Segment Start: Records provided

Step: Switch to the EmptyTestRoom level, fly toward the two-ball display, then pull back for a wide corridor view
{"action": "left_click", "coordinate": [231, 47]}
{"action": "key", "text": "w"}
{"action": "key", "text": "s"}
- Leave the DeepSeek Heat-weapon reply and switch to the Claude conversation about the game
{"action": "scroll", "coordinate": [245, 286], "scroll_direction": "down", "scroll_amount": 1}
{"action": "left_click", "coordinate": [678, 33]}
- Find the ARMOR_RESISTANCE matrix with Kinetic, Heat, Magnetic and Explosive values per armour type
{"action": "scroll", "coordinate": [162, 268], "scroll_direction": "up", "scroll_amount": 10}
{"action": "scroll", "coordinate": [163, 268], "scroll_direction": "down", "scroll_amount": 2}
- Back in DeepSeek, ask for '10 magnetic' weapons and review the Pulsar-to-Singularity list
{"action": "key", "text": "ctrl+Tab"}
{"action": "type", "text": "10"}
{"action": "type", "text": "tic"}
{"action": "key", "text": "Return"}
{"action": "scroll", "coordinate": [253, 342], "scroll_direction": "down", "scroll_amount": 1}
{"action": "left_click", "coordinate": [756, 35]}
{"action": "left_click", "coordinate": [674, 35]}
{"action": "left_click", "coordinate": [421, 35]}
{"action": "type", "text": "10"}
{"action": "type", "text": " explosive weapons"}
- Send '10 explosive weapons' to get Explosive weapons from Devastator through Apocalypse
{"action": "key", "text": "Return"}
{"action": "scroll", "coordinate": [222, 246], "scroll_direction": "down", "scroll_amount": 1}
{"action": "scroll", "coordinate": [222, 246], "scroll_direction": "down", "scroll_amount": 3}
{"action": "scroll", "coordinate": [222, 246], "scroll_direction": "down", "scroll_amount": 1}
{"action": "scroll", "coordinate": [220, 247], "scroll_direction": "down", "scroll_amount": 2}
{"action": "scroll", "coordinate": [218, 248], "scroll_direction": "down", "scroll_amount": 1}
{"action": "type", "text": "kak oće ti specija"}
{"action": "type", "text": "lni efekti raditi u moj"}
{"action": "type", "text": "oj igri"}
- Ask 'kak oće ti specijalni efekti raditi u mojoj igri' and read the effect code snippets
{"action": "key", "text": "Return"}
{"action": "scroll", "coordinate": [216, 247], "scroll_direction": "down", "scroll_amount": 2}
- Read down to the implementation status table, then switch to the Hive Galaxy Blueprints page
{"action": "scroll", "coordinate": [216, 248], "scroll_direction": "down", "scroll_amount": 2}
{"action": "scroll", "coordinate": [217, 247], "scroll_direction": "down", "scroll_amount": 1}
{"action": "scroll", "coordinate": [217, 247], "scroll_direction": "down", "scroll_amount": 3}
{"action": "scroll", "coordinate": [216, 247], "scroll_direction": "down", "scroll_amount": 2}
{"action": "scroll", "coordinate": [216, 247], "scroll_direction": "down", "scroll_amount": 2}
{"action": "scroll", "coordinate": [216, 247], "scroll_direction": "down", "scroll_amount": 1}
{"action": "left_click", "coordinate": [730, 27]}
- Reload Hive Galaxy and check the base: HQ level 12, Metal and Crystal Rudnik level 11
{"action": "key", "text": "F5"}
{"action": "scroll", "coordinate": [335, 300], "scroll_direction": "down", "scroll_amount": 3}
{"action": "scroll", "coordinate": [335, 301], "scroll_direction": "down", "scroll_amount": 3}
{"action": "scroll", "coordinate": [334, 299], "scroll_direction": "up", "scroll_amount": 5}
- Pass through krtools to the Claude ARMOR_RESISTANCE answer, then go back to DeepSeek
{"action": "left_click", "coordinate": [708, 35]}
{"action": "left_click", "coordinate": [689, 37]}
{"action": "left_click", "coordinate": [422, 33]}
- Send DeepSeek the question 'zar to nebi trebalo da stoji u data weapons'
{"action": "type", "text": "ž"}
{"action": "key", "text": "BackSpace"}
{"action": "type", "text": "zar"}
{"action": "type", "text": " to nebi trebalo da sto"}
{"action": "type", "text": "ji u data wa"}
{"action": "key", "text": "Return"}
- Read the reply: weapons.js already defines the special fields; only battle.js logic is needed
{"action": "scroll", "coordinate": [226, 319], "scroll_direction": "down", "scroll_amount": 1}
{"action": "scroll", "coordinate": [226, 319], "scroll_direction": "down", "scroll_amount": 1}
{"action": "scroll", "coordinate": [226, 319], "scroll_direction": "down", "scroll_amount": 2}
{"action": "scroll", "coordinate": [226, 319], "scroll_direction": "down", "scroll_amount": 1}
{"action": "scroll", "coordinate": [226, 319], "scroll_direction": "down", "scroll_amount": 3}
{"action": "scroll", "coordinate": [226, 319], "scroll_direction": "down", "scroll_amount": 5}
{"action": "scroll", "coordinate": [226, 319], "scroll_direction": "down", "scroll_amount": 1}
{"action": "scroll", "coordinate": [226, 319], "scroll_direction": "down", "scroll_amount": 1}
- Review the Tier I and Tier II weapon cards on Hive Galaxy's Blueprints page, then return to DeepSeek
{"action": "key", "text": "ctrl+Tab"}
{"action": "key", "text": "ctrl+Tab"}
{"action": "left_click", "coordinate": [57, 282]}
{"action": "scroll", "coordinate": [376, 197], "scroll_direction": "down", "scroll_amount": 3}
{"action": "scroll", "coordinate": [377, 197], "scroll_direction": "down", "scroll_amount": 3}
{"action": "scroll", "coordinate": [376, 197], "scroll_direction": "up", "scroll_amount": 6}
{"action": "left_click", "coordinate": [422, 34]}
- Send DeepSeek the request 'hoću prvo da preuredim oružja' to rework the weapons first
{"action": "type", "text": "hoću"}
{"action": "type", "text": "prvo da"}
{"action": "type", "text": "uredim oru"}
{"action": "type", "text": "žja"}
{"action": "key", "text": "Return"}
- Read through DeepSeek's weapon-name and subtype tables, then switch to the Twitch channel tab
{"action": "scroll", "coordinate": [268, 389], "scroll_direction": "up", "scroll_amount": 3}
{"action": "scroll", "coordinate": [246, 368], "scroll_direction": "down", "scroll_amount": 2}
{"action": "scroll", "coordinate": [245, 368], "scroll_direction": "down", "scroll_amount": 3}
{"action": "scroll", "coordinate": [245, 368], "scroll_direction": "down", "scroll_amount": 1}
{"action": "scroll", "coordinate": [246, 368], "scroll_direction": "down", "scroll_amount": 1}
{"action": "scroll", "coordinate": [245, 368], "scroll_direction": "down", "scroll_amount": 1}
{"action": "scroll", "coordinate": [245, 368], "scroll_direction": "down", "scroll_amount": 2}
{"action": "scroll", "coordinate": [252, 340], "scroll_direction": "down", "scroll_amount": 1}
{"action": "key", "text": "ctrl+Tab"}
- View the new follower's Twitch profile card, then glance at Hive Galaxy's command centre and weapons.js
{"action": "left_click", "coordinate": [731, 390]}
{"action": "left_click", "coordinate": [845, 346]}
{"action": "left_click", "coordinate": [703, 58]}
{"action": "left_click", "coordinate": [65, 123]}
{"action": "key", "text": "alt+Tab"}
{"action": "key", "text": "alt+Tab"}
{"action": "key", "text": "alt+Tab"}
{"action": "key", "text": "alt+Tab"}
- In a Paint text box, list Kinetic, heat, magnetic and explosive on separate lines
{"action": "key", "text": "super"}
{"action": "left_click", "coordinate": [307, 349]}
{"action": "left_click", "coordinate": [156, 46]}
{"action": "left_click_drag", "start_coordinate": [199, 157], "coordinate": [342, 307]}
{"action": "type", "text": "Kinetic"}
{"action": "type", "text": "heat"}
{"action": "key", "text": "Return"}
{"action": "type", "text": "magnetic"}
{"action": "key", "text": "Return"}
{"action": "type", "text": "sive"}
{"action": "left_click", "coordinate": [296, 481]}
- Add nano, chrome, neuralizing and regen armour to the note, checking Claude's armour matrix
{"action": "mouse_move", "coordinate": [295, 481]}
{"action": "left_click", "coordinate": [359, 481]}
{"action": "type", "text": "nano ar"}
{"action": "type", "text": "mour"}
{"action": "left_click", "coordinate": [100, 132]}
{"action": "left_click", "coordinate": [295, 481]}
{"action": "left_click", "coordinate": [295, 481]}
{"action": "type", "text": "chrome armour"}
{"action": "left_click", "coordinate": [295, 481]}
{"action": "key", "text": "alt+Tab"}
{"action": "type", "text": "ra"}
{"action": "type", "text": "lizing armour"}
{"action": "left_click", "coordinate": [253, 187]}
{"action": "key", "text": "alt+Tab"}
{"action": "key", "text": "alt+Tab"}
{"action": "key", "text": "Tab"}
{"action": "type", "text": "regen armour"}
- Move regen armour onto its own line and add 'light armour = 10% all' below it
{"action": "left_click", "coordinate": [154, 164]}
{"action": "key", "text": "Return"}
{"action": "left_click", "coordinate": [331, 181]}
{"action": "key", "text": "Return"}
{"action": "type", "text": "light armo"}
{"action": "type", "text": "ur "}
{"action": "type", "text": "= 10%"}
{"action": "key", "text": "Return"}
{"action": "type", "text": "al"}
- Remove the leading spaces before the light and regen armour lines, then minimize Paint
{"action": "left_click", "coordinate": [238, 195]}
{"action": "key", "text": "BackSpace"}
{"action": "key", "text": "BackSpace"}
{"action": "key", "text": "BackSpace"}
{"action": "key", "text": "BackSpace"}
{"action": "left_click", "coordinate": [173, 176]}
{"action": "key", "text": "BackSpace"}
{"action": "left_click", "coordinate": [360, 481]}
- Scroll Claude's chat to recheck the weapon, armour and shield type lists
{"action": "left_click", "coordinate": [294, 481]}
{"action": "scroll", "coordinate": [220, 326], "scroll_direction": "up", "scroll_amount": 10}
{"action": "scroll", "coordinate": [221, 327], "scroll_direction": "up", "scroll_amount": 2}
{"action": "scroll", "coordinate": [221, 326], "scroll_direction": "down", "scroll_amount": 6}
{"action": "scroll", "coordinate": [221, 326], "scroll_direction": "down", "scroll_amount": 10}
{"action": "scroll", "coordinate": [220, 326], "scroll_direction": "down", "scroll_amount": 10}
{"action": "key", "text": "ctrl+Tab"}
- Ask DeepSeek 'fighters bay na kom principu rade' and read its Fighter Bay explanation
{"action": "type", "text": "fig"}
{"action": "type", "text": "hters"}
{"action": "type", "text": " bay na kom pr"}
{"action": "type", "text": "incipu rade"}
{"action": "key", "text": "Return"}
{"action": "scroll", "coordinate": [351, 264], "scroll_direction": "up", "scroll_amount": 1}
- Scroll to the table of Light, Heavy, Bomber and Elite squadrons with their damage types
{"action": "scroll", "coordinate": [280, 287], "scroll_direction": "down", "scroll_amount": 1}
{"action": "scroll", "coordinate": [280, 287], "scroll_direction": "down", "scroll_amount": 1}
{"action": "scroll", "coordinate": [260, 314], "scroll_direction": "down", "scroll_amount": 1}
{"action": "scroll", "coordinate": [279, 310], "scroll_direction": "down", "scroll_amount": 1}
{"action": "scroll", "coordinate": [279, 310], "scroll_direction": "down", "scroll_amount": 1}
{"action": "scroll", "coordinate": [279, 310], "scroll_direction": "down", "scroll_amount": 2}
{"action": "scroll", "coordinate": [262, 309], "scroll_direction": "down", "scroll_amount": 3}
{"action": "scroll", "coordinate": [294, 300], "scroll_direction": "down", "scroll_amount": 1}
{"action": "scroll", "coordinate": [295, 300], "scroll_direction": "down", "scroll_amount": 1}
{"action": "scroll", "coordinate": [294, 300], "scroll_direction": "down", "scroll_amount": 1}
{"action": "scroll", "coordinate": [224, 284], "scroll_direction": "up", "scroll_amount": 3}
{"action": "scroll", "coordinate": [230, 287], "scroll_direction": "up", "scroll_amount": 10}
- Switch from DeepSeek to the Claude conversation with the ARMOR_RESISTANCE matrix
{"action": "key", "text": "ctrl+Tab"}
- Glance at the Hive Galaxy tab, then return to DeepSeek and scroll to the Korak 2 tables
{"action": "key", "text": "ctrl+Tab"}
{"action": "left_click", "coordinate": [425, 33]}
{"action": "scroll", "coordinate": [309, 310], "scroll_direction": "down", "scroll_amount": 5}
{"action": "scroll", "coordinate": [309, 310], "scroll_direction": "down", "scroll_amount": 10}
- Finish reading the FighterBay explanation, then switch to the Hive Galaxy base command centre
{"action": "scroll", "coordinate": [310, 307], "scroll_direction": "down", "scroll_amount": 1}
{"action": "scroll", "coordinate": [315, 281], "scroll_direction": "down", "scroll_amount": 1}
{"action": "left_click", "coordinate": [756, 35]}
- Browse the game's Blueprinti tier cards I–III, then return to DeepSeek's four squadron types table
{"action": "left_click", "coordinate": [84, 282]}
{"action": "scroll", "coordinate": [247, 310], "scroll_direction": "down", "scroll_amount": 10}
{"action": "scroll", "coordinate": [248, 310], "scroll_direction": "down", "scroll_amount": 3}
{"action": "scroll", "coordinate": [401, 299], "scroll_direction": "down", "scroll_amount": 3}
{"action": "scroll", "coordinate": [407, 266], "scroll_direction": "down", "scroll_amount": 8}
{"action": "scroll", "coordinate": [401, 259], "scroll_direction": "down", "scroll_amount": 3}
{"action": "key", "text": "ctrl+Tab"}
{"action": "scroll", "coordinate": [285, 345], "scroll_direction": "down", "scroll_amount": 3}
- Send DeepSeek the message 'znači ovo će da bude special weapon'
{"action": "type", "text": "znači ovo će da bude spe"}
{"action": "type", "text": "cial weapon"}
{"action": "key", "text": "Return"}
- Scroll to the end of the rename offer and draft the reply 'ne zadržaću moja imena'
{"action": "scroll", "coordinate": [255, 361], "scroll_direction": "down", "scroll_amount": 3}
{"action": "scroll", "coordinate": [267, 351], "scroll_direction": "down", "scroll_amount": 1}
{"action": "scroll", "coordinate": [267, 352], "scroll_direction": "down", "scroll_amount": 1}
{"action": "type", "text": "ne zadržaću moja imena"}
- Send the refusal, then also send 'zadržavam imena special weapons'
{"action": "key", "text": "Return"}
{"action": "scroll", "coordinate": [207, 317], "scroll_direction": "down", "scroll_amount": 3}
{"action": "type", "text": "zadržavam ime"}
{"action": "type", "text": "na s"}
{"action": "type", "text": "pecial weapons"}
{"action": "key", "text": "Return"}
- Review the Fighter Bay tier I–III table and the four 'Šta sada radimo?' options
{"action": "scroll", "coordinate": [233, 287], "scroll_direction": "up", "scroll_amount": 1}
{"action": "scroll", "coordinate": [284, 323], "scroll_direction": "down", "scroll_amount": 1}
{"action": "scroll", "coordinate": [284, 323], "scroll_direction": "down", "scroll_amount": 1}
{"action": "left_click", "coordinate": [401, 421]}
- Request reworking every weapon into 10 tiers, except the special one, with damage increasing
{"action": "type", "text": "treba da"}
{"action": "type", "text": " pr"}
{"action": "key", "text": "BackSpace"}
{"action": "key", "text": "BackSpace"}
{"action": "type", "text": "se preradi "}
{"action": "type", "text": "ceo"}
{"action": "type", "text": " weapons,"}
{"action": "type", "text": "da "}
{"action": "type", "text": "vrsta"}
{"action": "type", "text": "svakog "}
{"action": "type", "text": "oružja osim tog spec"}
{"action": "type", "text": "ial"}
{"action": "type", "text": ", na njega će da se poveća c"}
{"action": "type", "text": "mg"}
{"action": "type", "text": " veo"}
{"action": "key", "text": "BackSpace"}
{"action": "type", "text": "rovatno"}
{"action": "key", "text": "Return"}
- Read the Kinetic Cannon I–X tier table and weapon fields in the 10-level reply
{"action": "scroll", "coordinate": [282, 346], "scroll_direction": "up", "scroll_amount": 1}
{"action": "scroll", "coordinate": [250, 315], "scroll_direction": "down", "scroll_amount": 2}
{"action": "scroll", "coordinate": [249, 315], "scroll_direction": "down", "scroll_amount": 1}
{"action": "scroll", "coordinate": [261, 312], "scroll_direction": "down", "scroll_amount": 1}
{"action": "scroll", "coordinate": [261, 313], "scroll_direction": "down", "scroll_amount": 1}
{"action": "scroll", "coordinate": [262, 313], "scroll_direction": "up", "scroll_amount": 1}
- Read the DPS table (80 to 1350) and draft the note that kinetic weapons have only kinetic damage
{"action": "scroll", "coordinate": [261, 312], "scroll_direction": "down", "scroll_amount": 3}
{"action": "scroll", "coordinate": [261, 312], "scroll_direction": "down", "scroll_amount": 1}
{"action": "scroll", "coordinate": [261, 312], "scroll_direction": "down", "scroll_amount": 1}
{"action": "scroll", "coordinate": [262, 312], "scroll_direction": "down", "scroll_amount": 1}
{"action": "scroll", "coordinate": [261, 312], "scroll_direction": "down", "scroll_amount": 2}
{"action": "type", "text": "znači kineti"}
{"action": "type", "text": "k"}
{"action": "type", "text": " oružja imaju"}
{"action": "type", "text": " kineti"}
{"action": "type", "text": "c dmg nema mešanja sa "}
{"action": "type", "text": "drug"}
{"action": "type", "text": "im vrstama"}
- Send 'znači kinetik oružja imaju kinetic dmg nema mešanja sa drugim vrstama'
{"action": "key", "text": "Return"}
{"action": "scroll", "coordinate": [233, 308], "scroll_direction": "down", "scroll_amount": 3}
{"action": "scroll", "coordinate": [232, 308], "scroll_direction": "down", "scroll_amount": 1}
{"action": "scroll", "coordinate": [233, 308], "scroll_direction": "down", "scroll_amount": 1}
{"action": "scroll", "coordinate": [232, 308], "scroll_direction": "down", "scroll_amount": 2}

Segment End: Records provided

• [Problem to solve] Would you please give the number of lines in the data above that contain the string "Send"? Reply with that number only.

• [Answer section] 6